La formation en Malaisie est menée dans le plus grand secret et n’a été révélée par Israël qu’après l’arrestation de l’un des djihadistes qui y ont pris part et qui a été capturé à Gaza pendant l’Opération Bordure Protectrice.
Le gouvernement malaisien a officiellement et systématiquement nié les allégations israéliennes selon lesquelles il fournirait un sanctuaire aux terroristes du Hamas pour pratiquer sur son territoire, et a affirmé à plusieurs reprises que l’aide malaisienne au Hamas est fournie strictement pour des raisons politiques, morales et humanitaires.
Selon Israël, l’interrogatoire de Kawasma et l’enquête qui a suivi ont révélé que sous la houlette des comités de bienfaisance de l’Université islamique internationale, en Malaisie, des étudiants palestiniens sont secrètement recrutés par l’aile militaire du Hamas, envoyés en Turquie pour suivre un entraînement militaire, qui reçoit de l’argent à cette fin, de la part du groupe terroriste basé à Gaza, et de là, ils continuent en Judée-Samarie pour établir des cellules terroristes.
Le Shin Bet estime que des dizaines d’étudiants ont été recrutés de cette manière en Malaisie ces dernières années pour l’aile militaire du Hamas.
Kawasma a été arrêté par le Shin Bet à son retour de Malaisie via le passage Allenby en février 2015, et plus tard accusé d’avoir reçu des fonds terroristes d’un autre membre du Hamas.
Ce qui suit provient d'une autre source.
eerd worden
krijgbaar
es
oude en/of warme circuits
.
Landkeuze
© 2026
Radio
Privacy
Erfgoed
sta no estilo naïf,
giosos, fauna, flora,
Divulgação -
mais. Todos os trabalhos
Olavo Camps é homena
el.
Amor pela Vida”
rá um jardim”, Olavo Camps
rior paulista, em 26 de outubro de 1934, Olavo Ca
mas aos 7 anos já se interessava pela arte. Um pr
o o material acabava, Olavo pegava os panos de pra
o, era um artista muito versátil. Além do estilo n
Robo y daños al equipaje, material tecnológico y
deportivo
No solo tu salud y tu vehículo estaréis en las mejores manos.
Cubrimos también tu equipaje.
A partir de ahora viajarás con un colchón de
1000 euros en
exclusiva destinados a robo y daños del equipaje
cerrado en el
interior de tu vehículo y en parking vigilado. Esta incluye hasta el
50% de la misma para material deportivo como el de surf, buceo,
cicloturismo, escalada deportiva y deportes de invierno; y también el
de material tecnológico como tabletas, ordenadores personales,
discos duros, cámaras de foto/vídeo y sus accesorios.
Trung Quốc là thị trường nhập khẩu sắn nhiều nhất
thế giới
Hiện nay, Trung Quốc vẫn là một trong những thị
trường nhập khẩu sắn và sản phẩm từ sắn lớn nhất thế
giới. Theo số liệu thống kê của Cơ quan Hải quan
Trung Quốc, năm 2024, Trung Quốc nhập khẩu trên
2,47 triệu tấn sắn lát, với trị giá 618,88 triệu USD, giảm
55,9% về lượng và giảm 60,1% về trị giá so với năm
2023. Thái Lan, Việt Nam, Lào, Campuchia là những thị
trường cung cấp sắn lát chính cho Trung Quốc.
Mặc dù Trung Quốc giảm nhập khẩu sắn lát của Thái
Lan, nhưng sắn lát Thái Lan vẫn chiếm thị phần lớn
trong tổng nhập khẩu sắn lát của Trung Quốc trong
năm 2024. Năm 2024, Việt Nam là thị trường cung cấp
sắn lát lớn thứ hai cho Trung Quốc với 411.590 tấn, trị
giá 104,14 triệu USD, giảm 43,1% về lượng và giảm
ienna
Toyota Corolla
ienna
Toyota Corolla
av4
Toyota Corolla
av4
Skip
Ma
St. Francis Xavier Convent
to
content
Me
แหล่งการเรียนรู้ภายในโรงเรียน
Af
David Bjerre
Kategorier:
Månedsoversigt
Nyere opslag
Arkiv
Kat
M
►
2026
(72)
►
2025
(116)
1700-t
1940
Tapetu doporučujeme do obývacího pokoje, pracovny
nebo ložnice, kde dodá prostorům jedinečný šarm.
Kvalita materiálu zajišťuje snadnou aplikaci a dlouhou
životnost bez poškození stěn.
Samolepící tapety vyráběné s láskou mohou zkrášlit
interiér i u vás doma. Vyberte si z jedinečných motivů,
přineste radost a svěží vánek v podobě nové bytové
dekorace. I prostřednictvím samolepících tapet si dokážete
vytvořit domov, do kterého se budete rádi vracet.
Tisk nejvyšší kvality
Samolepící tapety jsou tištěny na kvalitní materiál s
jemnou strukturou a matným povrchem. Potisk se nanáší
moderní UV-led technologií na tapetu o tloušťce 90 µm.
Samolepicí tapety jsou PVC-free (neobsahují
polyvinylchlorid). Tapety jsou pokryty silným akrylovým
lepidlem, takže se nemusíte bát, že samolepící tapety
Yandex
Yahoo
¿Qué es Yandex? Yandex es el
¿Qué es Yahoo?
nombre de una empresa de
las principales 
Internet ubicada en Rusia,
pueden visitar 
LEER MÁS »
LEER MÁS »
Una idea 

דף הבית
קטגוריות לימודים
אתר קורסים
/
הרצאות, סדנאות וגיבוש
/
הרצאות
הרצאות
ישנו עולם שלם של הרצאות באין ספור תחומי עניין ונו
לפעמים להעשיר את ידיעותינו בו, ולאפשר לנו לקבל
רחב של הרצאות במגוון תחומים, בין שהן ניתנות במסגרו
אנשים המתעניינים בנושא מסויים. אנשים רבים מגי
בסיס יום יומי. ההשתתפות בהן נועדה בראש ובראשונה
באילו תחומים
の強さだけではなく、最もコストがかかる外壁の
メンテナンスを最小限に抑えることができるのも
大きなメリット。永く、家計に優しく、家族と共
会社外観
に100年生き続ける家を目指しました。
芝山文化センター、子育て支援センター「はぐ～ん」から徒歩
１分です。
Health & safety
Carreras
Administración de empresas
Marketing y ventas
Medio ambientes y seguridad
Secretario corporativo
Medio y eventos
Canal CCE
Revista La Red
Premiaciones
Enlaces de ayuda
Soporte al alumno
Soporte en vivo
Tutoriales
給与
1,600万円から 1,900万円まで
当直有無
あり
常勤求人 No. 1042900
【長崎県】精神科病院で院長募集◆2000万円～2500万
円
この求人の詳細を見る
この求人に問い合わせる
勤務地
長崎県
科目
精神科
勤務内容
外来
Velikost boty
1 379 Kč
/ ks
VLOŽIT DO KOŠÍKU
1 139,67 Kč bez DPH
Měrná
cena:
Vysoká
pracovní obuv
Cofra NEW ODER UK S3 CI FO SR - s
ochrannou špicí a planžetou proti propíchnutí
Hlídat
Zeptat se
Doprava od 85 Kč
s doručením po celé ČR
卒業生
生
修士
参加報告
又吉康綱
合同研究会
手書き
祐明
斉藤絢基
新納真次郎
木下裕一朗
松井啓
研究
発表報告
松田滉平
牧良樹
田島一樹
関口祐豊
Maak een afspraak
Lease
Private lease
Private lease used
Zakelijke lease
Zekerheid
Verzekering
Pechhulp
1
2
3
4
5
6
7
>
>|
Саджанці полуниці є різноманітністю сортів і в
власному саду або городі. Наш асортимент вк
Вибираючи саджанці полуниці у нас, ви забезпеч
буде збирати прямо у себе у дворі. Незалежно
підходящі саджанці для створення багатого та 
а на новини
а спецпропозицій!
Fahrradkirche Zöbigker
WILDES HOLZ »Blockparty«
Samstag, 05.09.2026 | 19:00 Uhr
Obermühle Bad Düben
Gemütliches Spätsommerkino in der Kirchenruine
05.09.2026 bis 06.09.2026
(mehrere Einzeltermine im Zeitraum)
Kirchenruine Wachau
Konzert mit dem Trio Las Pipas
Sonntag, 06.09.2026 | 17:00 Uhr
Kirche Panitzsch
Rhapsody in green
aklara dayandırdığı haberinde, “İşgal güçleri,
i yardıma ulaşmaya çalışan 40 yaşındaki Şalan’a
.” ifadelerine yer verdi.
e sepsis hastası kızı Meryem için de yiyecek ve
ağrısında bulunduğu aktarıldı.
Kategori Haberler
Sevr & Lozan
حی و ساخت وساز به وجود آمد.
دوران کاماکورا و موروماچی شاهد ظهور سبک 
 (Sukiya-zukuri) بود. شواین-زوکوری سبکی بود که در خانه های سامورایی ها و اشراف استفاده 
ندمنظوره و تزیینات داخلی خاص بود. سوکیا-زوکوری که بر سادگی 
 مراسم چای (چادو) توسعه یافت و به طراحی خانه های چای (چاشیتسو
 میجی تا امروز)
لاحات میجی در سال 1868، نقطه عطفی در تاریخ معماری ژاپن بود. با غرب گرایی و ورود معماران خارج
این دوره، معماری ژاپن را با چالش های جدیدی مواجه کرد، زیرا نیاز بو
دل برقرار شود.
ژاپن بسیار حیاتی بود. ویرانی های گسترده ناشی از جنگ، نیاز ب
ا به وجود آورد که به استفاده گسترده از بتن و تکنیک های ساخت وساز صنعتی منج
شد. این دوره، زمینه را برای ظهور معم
L’acte d’accusation contre lui a révélé qu’il avait également pu suivre une formation militaire d’une semaine en Turquie, fait vérifié grâce à la facture établie par le Hamas.
Selon les conclusions de son interrogatoire, son instructeur en Malaisie lui a appris comment se comporter au cas où il serait interrogé après son retour en Israël via la Jordanie.
L’acte d’accusation de Kawasma a également permis de nommer deux agents qui ont été dans le collimateur des services secrets israéliens pendant des années pour avoir été, selon les évaluations, à l’origine du recrutement de nombreux jeunes Palestiniens étudiant en Malaisie : les Dr. Ma’an Khatib et Dr. Radwan al-Atrash.
Ces deux recruteurs, selon le service de sécurité du Shin Bet, ont fait prêter serment à Kawasma quand il a rejoint le Hamas.
Une autre affaire concernait la tentative du Hamas de renverser l’Autorité palestinienne sur la Rive Ouest du Jourdain par un coup d’Etat violent à la mi-2014, dans les mois précédant l’Opération Bordure Protectrice.
Selon le Shin Bet, 93 militants arrêtés dans cette affaire – la moitié d’entre eux par Israël – ont planifié des attaques terroristes contre Israël afin de saper la stabilité dans les territoires concédés et occupés par l’Autorité Palestinienne, dans l’espoir que cela précipiterait la chute du régime de Mahmoud Abbas.
Parmi les principaux putscho-terroristes arrêtés, il y avait des Palestiniens qui étudiaient la chimie et l’ingénierie en Malaisie, ce qui était censé les aider à créer des armes de précision et d’autres armes létales, telles que des charges explosives et des roquettes.
En fin de compte, leur plan a été déjoué et 24 fusils, six pistolets, sept lance-roquettes, de grandes quantités de munitions et 2 millions de Shekels pour l’achat d’armes supplémentaires ont été saisis lors d’un raid massif des forces de sécurité israéliennes.